Over the company’s many years of operation, Joel and his colleagues have led educational trips to prominent reef environments such as Fiji, Palau, Bonaire and the Great Barrier Reef. He’s also guided several groups to Tonga to snorkel with humpback whales. Joel says the baby whales behave like puppy dogs, curiously swimming up to the snorkeling group with playful energy.
Joel emphasizes that he wants the trips he leads to be more than just snorkeling—he wants the group to leave enriched with knowledge and respect garnered from the local culture. For instance, he once gifted a local lobster fisherman in Mexico a bottle of rum in exchange for the fisherman’s stories from the sea, passed down from the fisherman’s father and grandfather.
“I always want to be respectful of the environments we visit,” Joel explains. “Whether it’s the terrestrial coastal communities or the marine environments.”
Over his many years of travel, Joel has noticed changes in the communities he visits. With cellular technology now connecting many of these island habitations to the world economy, marine environments that were once resources have become commodities.
But Joel is comfortable with the sea changes. Beyond the local communities, he notices large, year-to-year fluctuations in reef ecosystems. Since the reefs withstood a millennia of extinction events, he’s confident that these environments will persevere past human-induced climate change. Joel says even visiting a reef at different times of the day produces a variance of experiences for the observer.

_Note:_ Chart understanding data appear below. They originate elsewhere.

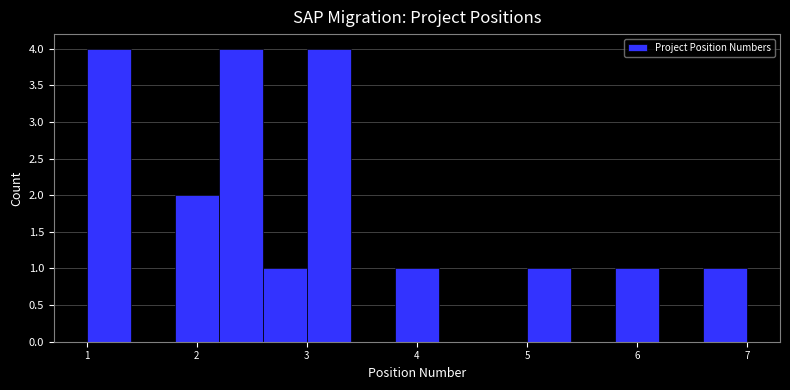

How tall is the bar that spans 3.8 to 4.2 on the x-axis? The values are not printed on the chart, so give them approximately, as read against the axis.

1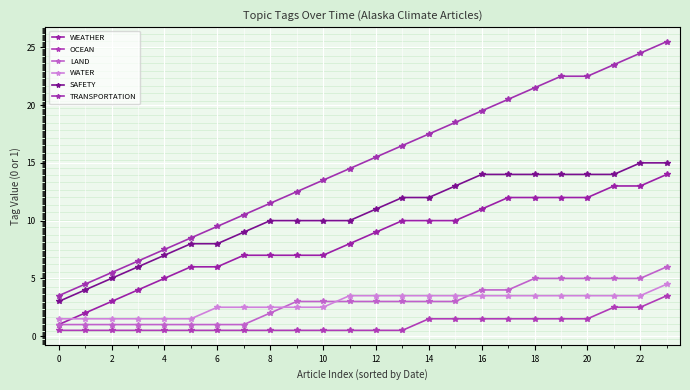

What is the average value of the WATER series?

2.8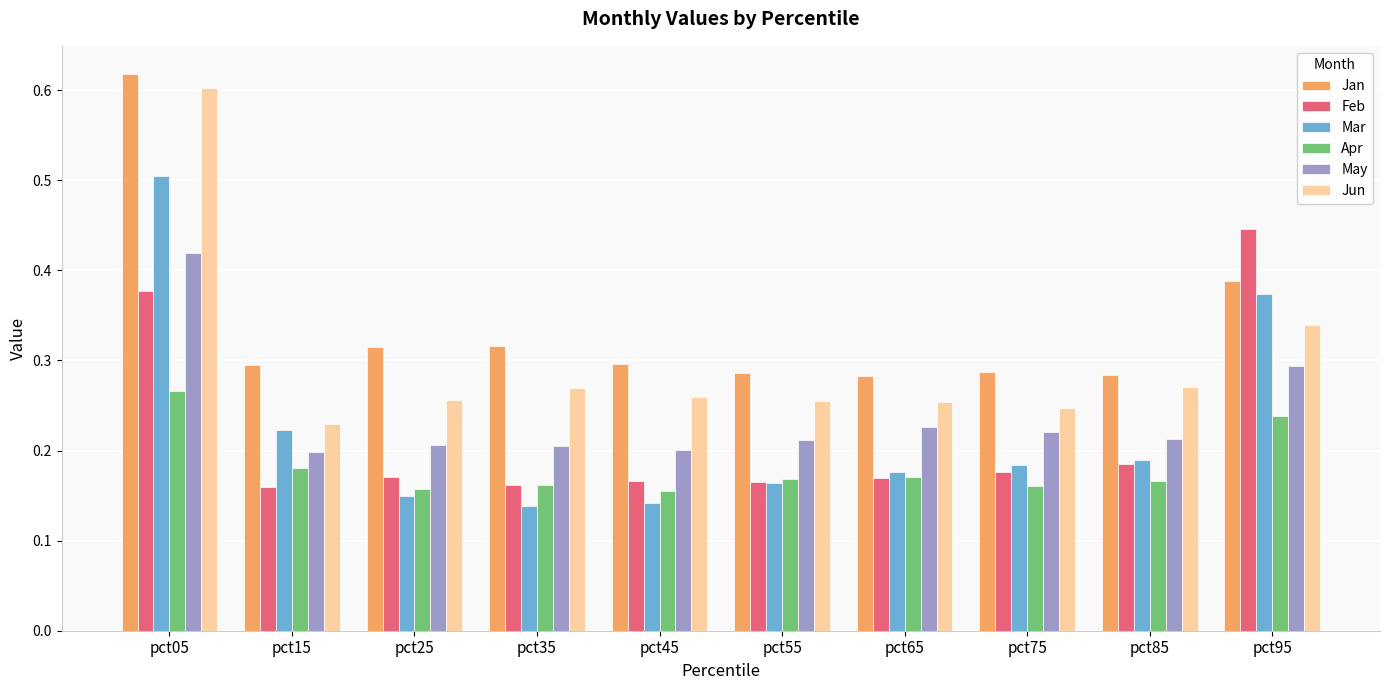

What is the sum of all May values?

2.4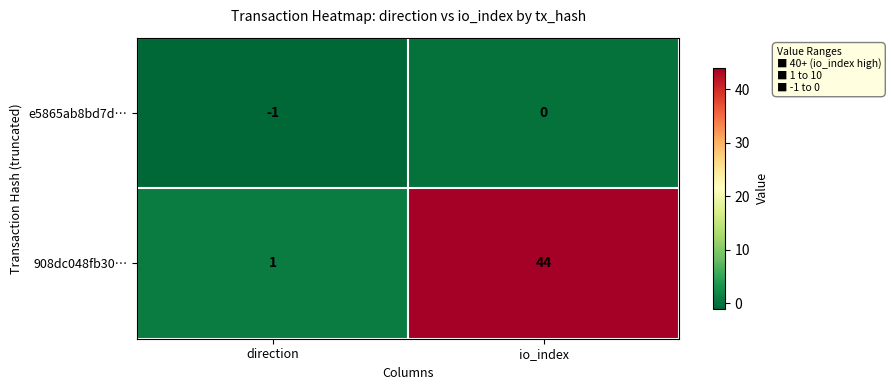

Count the number of categories in the chart.

2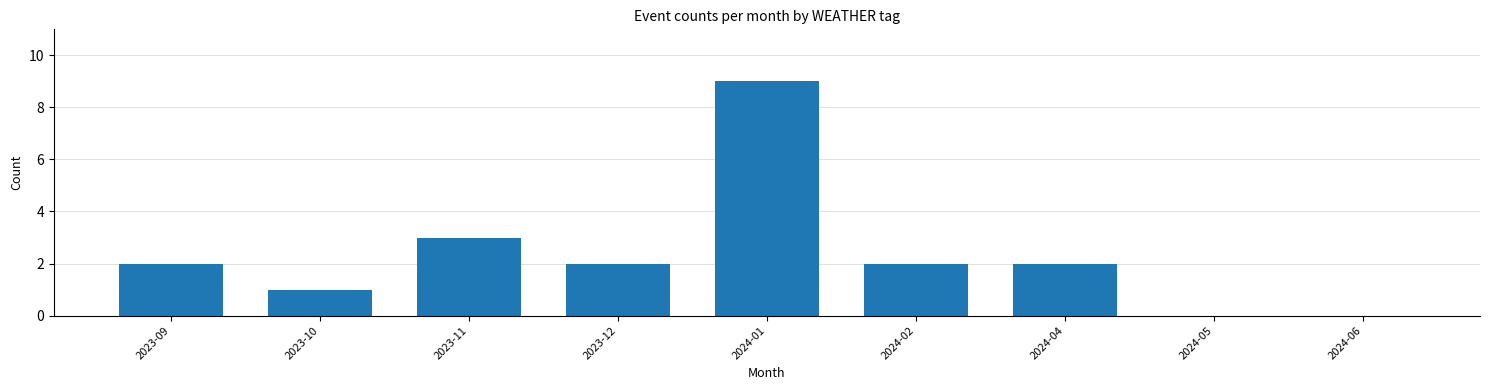

Reading left to right, extract all data points from this chart.

2023-09=2	2023-10=1	2023-11=3	2023-12=2	2024-01=9	2024-02=2	2024-04=2	2024-05=0	2024-06=0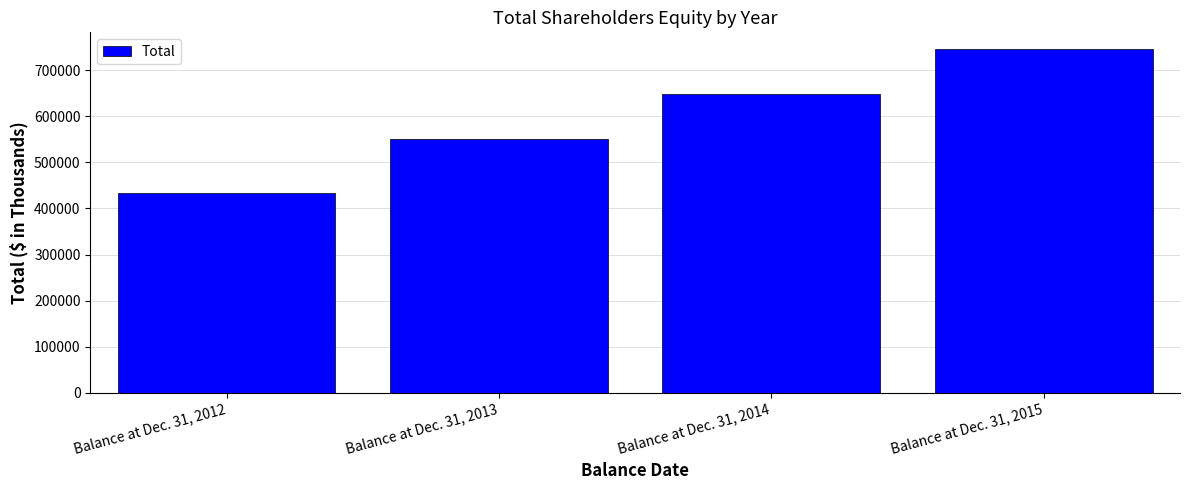

The value at Balance at Dec. 31, 2013 is 550457. True or false?

True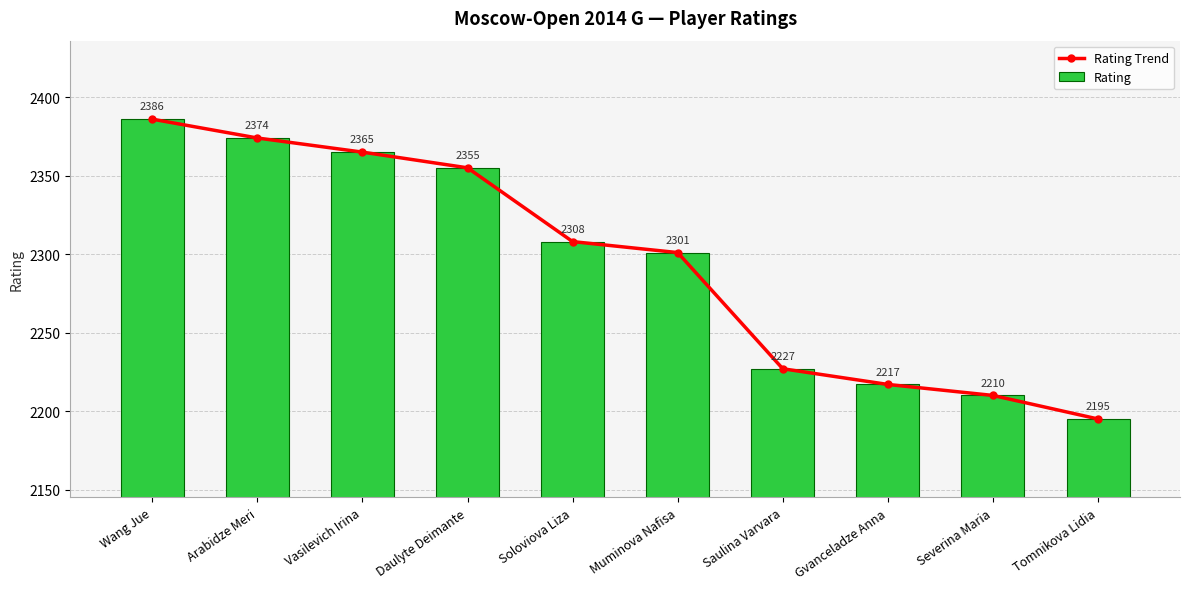

What is the difference between the second highest and minimum values in the Rating Trend series?

179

“You could go to one channel, for example, during what’s called a slack tide when there’s not a lot of water movement and take a look around, but when you come back two hours later and there’s more of a current flying, you’ll have an entirely different experience,” he notes. “The dynamics of the underwater community are oftentimes really contingent, if not dependent, on the tides and the currents. If you had just visited a place one time, you’d never know about that.”
Joel’s perspective and photography of life beneath the waves offer a glimpse into the otherwise unforeseen world. The images stir up intrigue that helps those of us on dry land become further interested and more attentive to marine ecologies.
“When we can talk and communicate both about the strengths and the vulnerabilities of marine environments, those images provide a connective tissue,” Joel says. “And if they can be visually intriguing simply from a point of aesthetics, that’s all the better.